Healthcare providers are tasked with managing a myriad of moving parts at the same time, such as patient care, facility management and ER conditions. To do this successfully, they need access to the right healthcare KPIs and metrics.
The data your team needs to make the right call.
Healthcare providers are tasked with managing a huge variety of moving parts at the same time, such as patient care, facility management, and emergency room conditions. To do this effectively, healthcare organizations rely on having access to the latest performance data so they can make the right decision at the right time. Use these healthcare KPIs and metrics to give your team the data they need to make those tough calls with confidence.
The Time to Healthcare Service KPI measures your organization’s ability to provide incoming patients with healthcare service in a timely manner. This KPI should measure multiple services that your patients will receive after admittance, such as the time it takes to see a nurse or physician or how long it takes to be discharged. Awareness of wait-time trends and the current situation will allow healthcare providers to make educated decisions on a variety of needs, such as staffing, budgeting, and equipment allocation.
The Lab Turnaround Time KPI measures the ability of your lab to process lab results. This is the base KPI for any lab and is a leading indicator for patient satisfaction.
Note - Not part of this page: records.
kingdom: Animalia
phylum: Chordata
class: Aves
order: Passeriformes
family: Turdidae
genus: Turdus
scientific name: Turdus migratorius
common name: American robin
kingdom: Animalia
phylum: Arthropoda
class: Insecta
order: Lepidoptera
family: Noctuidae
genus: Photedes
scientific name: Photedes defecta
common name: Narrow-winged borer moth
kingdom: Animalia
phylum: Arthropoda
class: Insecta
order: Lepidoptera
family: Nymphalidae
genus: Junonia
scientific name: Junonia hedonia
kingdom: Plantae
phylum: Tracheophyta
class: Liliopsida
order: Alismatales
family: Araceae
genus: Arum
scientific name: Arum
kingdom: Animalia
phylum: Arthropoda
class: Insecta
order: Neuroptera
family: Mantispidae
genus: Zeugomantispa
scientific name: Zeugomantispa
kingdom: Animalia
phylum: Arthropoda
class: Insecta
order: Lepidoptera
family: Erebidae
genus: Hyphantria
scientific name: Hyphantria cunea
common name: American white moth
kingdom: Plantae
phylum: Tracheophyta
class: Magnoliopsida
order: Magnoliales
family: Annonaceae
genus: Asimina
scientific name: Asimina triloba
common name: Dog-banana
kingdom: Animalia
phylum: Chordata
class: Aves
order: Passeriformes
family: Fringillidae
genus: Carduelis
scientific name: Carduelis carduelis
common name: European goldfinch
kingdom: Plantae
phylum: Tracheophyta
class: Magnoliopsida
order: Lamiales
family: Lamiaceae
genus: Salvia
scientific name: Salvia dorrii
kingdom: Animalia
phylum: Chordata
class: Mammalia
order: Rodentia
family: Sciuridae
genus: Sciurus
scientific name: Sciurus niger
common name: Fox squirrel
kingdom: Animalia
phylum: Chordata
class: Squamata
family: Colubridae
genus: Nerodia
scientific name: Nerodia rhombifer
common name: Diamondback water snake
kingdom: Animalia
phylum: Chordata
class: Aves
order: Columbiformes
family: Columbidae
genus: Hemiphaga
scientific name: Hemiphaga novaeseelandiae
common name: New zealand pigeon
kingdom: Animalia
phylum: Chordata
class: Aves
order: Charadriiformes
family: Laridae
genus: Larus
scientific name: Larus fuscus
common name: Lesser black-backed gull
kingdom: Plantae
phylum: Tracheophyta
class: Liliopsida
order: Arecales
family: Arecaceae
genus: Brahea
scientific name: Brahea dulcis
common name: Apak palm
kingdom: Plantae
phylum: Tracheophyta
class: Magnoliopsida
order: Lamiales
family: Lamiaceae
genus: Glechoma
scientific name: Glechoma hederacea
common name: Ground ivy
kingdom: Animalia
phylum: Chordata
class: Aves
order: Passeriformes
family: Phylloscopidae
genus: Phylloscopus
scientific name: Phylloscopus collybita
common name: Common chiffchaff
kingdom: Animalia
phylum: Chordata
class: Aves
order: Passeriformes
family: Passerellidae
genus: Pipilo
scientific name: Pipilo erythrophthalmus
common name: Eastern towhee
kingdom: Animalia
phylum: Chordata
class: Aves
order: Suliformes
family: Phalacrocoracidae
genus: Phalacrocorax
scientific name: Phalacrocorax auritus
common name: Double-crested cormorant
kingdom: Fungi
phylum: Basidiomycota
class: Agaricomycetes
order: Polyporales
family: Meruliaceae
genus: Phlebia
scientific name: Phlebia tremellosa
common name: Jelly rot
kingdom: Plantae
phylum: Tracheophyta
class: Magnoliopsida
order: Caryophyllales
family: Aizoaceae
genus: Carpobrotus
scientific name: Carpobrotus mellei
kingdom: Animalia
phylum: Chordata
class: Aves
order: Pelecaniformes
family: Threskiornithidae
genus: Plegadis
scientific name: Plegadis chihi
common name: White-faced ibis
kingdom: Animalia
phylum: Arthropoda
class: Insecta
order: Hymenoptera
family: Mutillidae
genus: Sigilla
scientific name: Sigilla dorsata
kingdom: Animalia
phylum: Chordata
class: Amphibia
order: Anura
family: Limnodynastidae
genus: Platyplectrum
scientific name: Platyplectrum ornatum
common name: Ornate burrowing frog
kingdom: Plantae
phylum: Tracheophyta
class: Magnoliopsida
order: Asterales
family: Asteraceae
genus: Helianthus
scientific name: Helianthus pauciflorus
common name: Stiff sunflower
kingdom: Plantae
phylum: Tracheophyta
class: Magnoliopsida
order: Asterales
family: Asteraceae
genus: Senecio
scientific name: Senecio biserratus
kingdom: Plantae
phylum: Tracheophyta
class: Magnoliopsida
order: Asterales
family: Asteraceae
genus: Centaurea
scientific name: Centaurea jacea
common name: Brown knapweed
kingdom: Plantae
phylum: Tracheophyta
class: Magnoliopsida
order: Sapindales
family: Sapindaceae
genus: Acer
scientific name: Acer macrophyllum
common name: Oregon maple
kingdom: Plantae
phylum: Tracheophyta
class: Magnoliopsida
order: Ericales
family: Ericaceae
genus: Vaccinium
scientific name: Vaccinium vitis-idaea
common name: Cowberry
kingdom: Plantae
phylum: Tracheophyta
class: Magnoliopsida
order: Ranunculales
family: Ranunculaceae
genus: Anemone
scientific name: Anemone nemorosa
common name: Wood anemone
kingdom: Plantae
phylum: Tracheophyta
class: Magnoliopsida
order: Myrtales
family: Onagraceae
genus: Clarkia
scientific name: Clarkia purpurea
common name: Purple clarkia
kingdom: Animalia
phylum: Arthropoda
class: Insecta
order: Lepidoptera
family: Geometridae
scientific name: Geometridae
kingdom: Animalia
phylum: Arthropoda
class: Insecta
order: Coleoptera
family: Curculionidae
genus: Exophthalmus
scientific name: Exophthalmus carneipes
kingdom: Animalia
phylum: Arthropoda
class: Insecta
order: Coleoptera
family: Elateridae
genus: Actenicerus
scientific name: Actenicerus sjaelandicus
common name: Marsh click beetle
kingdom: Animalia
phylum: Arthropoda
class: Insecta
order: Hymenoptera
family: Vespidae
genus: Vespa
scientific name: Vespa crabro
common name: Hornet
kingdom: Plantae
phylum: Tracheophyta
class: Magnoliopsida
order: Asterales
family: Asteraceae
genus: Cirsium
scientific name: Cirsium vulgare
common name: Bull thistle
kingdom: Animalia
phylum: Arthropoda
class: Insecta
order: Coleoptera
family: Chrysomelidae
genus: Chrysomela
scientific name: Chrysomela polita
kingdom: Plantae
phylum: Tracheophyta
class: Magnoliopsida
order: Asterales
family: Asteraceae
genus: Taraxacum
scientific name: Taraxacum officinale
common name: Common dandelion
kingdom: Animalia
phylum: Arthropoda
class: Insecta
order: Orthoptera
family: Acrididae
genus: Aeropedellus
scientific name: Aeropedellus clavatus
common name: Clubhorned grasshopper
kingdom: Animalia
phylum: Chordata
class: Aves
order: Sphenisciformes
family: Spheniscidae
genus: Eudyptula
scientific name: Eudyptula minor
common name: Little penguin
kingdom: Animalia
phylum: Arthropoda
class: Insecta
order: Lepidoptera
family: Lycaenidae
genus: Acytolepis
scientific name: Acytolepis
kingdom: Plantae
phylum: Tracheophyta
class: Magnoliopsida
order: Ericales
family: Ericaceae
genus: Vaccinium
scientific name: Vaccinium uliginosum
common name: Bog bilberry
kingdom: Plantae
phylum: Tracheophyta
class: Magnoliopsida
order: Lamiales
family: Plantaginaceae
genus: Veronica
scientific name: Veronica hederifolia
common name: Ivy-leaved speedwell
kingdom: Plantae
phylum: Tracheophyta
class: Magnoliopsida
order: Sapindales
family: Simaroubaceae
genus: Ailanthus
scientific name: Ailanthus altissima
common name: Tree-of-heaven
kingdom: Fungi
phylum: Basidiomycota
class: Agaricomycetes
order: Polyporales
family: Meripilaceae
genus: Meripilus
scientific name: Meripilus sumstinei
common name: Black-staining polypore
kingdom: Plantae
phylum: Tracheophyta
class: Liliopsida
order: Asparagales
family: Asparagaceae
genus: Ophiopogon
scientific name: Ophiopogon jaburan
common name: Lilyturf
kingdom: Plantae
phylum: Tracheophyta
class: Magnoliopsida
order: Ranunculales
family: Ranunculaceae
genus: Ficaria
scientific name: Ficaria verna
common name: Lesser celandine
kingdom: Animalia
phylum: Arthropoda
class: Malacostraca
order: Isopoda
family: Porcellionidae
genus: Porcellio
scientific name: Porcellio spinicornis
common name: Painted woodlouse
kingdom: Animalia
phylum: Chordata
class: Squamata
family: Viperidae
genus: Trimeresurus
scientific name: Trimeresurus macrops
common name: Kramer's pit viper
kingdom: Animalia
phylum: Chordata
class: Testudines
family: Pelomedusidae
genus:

To calculate this KPI, you will create a breakdown for each type of test processed in your lab, since some tests take longer than others to complete. Your task for this KPI is determining what the acceptable norms are for each type of test, and using that as your base comparison for the turnaround metric.
ER Wait Times measures the amount of time patients are currently waiting before being seen by an ER physician. This metric is the focus of much public interest because it provides a clear indication of your hospital’s performance and ability to provide quality patient care. This metric may have two iterations: the first monitors the current status of your ER in real-time, and the second monitor ER wait times over time periods such as weeks, months, or years.
The Average Length of Stay KPI measures how long, on averarge, patients stay in your hospital after having a specific procedure, such as an appendectomy. This KPI can vary widely based on what type of facility you are operating (long term vs short term) and what type of medical conditions are involved. Once you’ve gathered your data, you can concentrate on investigating why your number is what it is by showing it in this KPI. Is it influenced by hospital acquired infections, or by excellent healthcare service? Calculating this KPI is straightforward, but it is important to give each patient a base-value of 1 to account for all visits, even if they are not overnight patients.
The Number of Patients in the ER metric provides key data about patients in the ER, such as their room number, the urgency of their case, current wait time, and if they’ve been attended to by nurses. For an in-depth view of your current performance, these metrics, including information on all your patients, should be shared with all of your ER staff.
The Current ER Occupancy KPI measures how many beds are currently occupied in your ER compared to the total number of beds. This KPI needs to be monitored in real-time so your staff is aware of the current situation in the ER and can respond to developing situations with more agility. For example, if a sudden torrent of patients threatens to overwhelm the ER, this KPI will show when you are approaching maximum capacity and should start rerouting patients to other hospitals.